Charles Foster Kane or John Doe?

 

It should come as no surprise Donald Trump’s favorite movie is the 1941 Orson Wells classic Citizen Kane. In a 1998 review, critic Roger Ebert opens with the following.

“I don’t think any word can explain a man’s life,” says one of the searchers through the warehouse of treasures left behind by Charles Foster Kane. Then we get the famous series of shots leading to the closeup of the word “Rosebud” on a sled that has been tossed into a furnace, its paint curling in the flames. We remember that this was Kane’s childhood sled, taken from him as he was torn from his family and sent east to boarding school.

Wouldn’t it be ironic if the president-elect’s final words are, “Cornwall-on-Hudson,”the site of the military boarding school where his parents sent him at the age of thirteen.

However, 1941 gives us an alternative cinematic analogy of Donald Trump’s rise to power.  In his March 1941 review of Frank Capra’s Meet John Doe, then New York Times movie critic Bosley Crowther describes the title character as:

…a young fellow, a genial and aimless tramp, who is hoaxed into playing the role of a cynical social firebrand for the sake of a newspaper stunt. At first he lolls in luxury while articles ag’in this and that are ghost-written for him and printed in the aggressive, unscrupulous sheet. Then, under the pleasantly romantic influence of his beautiful “ghost,” he goes on the radio with a stirring and encouraging appeal to the “little man.”

If only life was as black and white as these two cinema classics.  Donald Trump is hardly a one-dimensional personality.  Like Charles Foster Kane, he has parlayed his standing as the head of a business empire into a political career.  And a la John Willoughby (Gary Cooper’s character in Meet John Doe), Trump is, to some extent, the creation of ghostwriters such as Tony Schwartz (The Art of the Deal).  Add a pinch of Willie Stark (All the King’s Men) and you’ve got an very mottled concoction.

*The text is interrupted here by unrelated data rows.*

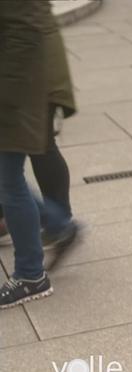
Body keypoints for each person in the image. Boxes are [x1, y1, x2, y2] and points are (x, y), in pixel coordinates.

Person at [0, 2, 79, 266]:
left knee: (38, 148)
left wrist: (8, 94)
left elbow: (25, 27)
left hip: (31, 70)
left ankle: (59, 225)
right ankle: (54, 224)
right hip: (27, 66)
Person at [0, 1, 52, 308]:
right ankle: (59, 223)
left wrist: (5, 96)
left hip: (12, 98)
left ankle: (31, 275)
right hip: (14, 92)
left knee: (8, 180)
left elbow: (26, 33)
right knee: (7, 180)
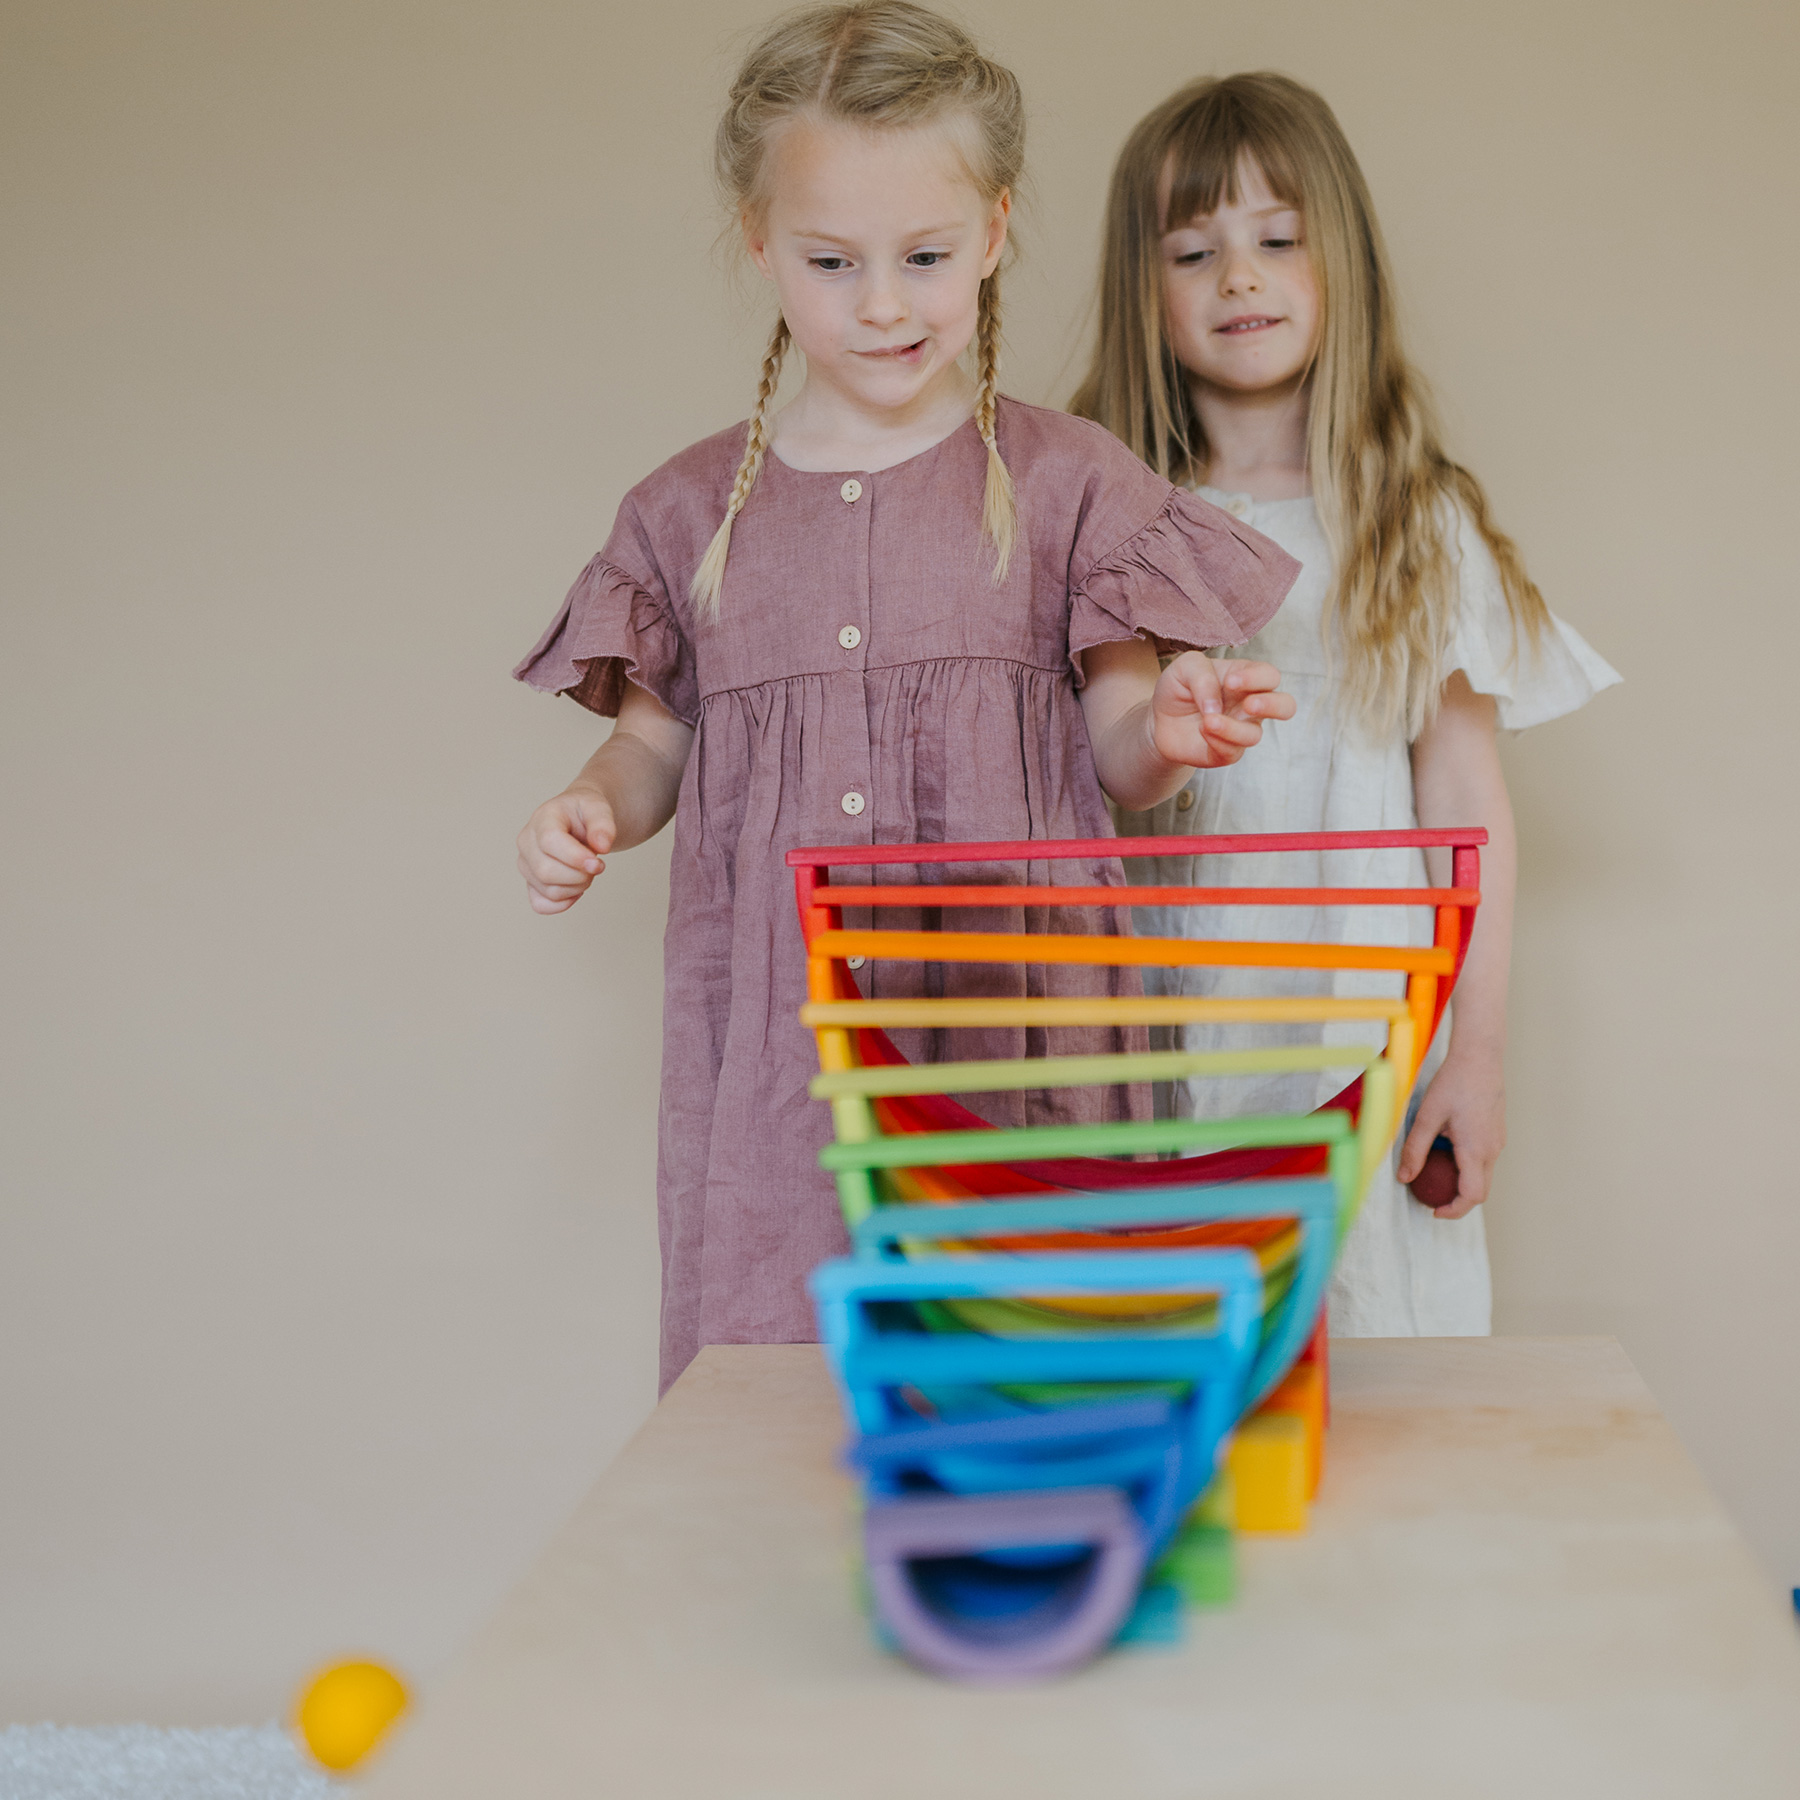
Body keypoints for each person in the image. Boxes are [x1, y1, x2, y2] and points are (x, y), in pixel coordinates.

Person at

Though the most obvious comparisons are between the president-elect and the title characters in each of these films, what I find more intriguing is the extent to which  the Trump electoral coalition responded to the populist themes embedded in the three screenplays.  Consider the following .  In Citizen Kane, the protagonist lays out his “declaration of principles.”

I will provide the people of this city with a daily paper that will tell all the news honestly. I will also provide them with a fighting and tireless champion of their rights as citizens and as human beings.

In Meet John Doe, John Willoughby includes the following to explain his emergence as a champion of the people.

If anybody should ask you what the average John Doe is like, you couldn’t tell him because he’s a million and one things. He’s Mr. Big and Mr. Small. He’s simple and he’s wise. He’s inherently honest, but he’s got a streak of larceny in his heart. He seldom walks up to a public telephone without shoving his finger into the slot to see if somebody left a nickel there.

And finally, Willie Stark explains how tragic events triggered his evolution from a self-interested lawyer to the voice of the common person.

Now I’m not gonna lie to ya. He (referring to himself) didn’t start off thinkin’ about the hicks and all the wonderful things he was gonna do for ’em. Naw, naw, he started off thinkin’ of number one. But something came to him on the way. How he could do nothin’ for himself without the help of the people. That’s what came to him. And it also came to him with the powerful force of God’s own lightning back in his home county when the school building collapsed ’cause it was built of politics’ rotten brick. It killed and mangled a dozen kids. But you know that story. The people were his friends because he’d fought that rotten brick. And some of the politicians down in the city, they knew that, so they rode up to his house in a big, fine, shiny car and said as how they wanted him to run for Governor.

Two of these stories end in tragedy.  Willie Stark is assassinated by the brother of the Governor’s mistress.  Charles Foster Kane dies a broken man, morally and spiritually, who is said to have been loved by millions and hated by millions more.  Only John Willoughby emerges unscathed when he acknowledges he has deceived his followers and atones by exposing those who have used him for their own political purposes.

I wish I knew which ending best fits the real-life drama of 2016 and the forthcoming Trump administration. They say life imitates art.  I guess the course of history depends on which masterpieces hang on your walls or which Netflix videos you save to “My List.”

For what it’s worth.
Dr. ESP

 

2 thoughts on “Charles Foster Kane or John Doe?

  1. What a great read! One can’t help applying the same cinematic analogies to the tragically, obsessive character of Hillary Clinton and her error in thinking only she “could provide for the people.” One imagines her deathbed with a pink, PP logo aflame in the fireplace. Yes! “Which masterpieces, which videos.”